TASK DESCRIPTION: Extract from the material below the lines from the one containing "genus: Athene" up to and including the one containing "common name: Western sword-fern", and reproduce them word for word with nothing else.

···

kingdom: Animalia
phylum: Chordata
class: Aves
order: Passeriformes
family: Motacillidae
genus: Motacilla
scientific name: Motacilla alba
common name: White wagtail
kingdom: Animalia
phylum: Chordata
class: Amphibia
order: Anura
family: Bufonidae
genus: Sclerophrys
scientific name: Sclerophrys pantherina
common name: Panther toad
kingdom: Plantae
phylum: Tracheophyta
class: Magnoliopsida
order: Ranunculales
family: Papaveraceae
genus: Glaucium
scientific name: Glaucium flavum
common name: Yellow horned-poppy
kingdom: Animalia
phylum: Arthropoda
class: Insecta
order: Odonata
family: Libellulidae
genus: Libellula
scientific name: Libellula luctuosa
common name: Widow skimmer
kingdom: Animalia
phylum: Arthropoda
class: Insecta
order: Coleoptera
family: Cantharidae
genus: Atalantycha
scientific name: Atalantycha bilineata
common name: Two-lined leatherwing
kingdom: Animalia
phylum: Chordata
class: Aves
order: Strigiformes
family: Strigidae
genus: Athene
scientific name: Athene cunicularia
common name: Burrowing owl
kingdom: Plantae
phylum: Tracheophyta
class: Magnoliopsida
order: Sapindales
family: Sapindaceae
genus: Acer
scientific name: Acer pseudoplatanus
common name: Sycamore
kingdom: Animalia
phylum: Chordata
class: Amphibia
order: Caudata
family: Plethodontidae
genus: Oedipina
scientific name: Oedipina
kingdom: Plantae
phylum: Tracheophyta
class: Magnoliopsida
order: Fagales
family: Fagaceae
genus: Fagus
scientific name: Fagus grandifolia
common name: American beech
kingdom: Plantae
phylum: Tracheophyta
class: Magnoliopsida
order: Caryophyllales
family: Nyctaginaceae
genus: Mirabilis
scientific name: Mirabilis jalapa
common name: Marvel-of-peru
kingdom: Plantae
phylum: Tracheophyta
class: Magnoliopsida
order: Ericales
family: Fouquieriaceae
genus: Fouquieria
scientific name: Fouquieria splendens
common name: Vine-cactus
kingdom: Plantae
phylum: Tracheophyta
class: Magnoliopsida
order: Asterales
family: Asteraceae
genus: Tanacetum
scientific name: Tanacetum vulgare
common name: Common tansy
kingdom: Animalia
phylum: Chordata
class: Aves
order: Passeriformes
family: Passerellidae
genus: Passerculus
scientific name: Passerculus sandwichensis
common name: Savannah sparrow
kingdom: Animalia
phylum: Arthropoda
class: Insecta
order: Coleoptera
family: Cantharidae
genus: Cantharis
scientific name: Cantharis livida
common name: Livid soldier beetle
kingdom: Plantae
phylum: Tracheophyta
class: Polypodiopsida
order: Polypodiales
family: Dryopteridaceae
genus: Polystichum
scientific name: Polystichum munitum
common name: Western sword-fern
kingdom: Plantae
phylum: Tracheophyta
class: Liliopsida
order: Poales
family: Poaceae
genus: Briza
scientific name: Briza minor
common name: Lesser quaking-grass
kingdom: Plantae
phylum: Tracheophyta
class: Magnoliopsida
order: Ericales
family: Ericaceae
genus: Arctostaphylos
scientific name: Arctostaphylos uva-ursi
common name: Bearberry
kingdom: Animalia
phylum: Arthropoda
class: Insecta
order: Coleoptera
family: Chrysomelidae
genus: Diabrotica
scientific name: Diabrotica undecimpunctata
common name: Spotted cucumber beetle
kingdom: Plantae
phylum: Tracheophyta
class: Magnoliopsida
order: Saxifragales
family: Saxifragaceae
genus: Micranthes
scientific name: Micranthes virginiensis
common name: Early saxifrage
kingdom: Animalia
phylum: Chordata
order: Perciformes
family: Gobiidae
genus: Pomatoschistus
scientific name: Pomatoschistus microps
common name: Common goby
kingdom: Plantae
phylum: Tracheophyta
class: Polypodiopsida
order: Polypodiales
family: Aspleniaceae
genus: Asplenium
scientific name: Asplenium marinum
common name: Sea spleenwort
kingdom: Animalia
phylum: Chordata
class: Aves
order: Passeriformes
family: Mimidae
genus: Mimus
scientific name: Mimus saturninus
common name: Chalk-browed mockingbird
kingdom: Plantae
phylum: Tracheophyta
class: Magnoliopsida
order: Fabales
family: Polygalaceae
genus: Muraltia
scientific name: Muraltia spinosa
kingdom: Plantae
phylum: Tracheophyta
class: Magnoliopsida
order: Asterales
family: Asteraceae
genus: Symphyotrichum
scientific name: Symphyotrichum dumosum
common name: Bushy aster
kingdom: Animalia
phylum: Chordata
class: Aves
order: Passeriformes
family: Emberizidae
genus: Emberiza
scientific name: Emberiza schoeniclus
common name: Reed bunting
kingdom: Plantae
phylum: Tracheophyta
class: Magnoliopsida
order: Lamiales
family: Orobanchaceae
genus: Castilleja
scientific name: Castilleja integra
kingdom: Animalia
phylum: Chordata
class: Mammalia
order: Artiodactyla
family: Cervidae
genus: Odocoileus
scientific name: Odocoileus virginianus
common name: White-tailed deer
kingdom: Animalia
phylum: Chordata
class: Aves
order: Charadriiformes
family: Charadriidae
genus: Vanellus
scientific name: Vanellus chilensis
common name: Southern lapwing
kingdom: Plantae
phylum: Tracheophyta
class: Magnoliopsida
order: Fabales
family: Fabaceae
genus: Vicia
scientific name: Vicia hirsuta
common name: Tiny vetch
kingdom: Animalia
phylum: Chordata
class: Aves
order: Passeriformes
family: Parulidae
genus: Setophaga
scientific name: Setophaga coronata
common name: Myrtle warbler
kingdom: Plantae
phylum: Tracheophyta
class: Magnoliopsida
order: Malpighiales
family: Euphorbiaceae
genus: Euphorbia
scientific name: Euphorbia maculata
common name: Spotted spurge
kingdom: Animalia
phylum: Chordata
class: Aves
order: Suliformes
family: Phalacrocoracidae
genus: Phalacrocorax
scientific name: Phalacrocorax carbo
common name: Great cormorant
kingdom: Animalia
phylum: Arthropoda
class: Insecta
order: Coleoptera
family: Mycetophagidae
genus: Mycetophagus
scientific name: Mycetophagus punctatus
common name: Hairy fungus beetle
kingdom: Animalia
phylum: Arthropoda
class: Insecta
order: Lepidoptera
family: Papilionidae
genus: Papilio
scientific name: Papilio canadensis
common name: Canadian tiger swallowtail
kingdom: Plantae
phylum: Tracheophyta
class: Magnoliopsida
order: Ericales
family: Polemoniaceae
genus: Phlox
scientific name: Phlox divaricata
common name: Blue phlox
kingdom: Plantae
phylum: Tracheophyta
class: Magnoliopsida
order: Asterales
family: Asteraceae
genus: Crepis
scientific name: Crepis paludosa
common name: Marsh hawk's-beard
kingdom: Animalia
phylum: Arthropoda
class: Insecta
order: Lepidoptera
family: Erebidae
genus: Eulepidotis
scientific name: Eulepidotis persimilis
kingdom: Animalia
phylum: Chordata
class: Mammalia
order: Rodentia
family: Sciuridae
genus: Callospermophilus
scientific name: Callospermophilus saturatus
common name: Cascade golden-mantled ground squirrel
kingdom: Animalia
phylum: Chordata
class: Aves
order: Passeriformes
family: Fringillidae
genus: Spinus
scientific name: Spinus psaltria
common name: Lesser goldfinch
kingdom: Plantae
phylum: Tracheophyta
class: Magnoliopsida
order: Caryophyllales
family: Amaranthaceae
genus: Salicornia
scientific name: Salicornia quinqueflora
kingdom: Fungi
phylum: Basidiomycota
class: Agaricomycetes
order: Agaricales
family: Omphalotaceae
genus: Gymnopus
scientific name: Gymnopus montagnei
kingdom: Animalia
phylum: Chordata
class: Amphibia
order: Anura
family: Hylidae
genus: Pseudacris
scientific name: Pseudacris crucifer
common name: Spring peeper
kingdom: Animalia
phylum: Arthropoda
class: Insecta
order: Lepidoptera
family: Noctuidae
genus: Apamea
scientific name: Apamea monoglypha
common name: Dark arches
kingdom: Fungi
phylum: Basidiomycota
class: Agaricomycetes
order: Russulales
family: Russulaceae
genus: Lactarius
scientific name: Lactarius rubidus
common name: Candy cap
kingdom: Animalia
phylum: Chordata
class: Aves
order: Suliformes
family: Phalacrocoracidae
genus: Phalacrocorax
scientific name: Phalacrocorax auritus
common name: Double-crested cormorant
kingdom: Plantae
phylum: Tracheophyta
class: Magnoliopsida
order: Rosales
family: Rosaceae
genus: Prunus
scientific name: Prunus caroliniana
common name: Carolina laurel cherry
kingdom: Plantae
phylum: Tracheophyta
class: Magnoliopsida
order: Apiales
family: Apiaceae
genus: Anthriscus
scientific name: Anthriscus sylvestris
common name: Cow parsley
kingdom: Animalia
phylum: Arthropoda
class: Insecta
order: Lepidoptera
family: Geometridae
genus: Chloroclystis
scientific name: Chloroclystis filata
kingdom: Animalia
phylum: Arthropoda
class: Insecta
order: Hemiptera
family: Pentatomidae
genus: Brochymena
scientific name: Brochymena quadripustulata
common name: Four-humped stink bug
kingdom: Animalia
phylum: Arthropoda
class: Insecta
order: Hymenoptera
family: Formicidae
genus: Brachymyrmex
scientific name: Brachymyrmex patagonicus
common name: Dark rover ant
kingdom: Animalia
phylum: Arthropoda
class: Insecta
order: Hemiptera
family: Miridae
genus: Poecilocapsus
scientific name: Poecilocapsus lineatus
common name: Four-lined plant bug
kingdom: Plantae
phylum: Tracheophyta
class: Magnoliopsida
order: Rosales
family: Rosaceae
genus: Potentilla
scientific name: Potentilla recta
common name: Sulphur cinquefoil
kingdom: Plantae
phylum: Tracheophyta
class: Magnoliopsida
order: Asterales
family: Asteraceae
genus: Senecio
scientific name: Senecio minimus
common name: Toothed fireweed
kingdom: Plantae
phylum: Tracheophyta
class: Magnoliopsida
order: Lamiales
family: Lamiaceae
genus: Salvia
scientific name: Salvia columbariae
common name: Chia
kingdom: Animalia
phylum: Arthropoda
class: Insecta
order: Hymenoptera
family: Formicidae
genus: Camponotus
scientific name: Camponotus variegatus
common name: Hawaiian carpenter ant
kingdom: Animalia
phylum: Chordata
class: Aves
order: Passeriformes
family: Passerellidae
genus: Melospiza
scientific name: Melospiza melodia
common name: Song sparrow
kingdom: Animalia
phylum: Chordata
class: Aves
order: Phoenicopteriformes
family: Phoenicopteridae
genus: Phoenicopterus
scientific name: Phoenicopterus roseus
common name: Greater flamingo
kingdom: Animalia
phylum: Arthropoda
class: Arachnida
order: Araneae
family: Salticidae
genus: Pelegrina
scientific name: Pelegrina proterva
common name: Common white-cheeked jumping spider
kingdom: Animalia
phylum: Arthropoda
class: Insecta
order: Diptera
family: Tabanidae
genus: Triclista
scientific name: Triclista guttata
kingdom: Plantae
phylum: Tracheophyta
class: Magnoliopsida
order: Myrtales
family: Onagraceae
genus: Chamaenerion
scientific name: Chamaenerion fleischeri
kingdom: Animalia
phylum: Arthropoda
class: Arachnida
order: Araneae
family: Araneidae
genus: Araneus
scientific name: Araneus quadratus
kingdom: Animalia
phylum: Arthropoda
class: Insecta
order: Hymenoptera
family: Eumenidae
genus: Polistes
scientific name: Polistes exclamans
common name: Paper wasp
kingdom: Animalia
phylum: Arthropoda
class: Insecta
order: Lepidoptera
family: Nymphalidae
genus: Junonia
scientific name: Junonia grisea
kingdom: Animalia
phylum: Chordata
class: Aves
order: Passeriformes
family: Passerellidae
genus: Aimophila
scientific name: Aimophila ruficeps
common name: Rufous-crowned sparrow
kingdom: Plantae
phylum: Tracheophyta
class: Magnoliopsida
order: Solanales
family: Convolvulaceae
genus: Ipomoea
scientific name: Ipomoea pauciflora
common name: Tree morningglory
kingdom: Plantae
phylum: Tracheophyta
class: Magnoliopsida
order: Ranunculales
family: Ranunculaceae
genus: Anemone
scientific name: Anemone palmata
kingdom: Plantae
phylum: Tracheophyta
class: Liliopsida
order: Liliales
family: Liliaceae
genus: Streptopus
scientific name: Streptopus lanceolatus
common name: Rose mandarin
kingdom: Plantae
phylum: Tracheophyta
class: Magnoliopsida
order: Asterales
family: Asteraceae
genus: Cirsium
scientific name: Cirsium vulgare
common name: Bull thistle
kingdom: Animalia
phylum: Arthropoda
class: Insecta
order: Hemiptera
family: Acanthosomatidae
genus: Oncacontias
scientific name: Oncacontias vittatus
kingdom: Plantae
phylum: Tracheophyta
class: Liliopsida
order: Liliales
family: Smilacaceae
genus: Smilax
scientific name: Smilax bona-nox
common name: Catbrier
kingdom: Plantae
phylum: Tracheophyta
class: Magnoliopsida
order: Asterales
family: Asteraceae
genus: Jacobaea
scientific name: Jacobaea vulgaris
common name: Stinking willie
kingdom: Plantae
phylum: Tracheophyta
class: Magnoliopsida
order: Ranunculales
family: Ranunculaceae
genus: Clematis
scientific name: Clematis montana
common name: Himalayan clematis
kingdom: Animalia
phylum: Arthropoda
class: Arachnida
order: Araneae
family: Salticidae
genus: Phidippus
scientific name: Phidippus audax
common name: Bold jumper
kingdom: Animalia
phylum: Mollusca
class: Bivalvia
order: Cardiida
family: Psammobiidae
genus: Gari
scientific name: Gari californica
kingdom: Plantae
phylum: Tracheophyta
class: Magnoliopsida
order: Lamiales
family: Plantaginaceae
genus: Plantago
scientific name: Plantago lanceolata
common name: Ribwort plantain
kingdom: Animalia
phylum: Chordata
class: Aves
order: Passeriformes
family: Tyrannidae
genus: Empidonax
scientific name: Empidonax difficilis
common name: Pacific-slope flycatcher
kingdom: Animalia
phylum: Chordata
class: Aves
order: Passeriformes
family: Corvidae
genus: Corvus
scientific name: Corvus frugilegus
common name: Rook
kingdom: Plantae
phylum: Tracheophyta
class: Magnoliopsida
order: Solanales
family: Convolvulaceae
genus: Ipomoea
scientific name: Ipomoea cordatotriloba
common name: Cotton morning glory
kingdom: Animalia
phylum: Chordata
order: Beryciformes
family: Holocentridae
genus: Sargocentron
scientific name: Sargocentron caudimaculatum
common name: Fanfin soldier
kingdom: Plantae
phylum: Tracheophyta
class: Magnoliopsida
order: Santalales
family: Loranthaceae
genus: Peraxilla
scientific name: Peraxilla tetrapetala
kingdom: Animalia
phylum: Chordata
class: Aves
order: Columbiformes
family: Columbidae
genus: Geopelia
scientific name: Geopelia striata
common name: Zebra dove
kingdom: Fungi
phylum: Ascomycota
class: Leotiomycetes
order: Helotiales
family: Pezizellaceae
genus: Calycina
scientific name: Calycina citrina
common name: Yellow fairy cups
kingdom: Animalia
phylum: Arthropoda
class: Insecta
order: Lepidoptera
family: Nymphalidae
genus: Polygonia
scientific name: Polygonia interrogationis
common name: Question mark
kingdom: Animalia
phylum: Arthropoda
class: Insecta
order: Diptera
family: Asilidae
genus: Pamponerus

···

COMPLETED TASK:
genus: Athene
scientific name: Athene cunicularia
common name: Burrowing owl
kingdom: Plantae
phylum: Tracheophyta
class: Magnoliopsida
order: Sapindales
family: Sapindaceae
genus: Acer
scientific name: Acer pseudoplatanus
common name: Sycamore
kingdom: Animalia
phylum: Chordata
class: Amphibia
order: Caudata
family: Plethodontidae
genus: Oedipina
scientific name: Oedipina
kingdom: Plantae
phylum: Tracheophyta
class: Magnoliopsida
order: Fagales
family: Fagaceae
genus: Fagus
scientific name: Fagus grandifolia
common name: American beech
kingdom: Plantae
phylum: Tracheophyta
class: Magnoliopsida
order: Caryophyllales
family: Nyctaginaceae
genus: Mirabilis
scientific name: Mirabilis jalapa
common name: Marvel-of-peru
kingdom: Plantae
phylum: Tracheophyta
class: Magnoliopsida
order: Ericales
family: Fouquieriaceae
genus: Fouquieria
scientific name: Fouquieria splendens
common name: Vine-cactus
kingdom: Plantae
phylum: Tracheophyta
class: Magnoliopsida
order: Asterales
family: Asteraceae
genus: Tanacetum
scientific name: Tanacetum vulgare
common name: Common tansy
kingdom: Animalia
phylum: Chordata
class: Aves
order: Passeriformes
family: Passerellidae
genus: Passerculus
scientific name: Passerculus sandwichensis
common name: Savannah sparrow
kingdom: Animalia
phylum: Arthropoda
class: Insecta
order: Coleoptera
family: Cantharidae
genus: Cantharis
scientific name: Cantharis livida
common name: Livid soldier beetle
kingdom: Plantae
phylum: Tracheophyta
class: Polypodiopsida
order: Polypodiales
family: Dryopteridaceae
genus: Polystichum
scientific name: Polystichum munitum
common name: Western sword-fern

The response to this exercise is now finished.